START Records supplied

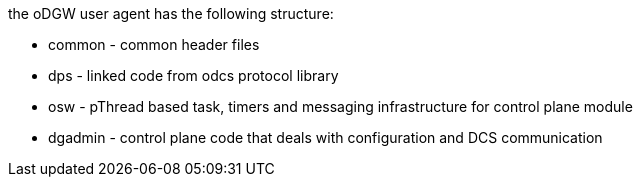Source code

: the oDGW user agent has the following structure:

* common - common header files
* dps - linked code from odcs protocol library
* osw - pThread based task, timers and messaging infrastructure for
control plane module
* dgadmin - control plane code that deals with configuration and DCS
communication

END Records supplied
START Records supplied

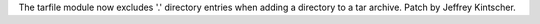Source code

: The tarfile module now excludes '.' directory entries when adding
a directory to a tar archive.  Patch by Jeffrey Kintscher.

END Records supplied

**Activity**
The answer must consist of each line in the entries above that includes "directory".

**Answer to the exercise**
: The tarfile module now excludes '.' directory entries when adding
a directory to a tar archive.  Patch by Jeffrey Kintscher.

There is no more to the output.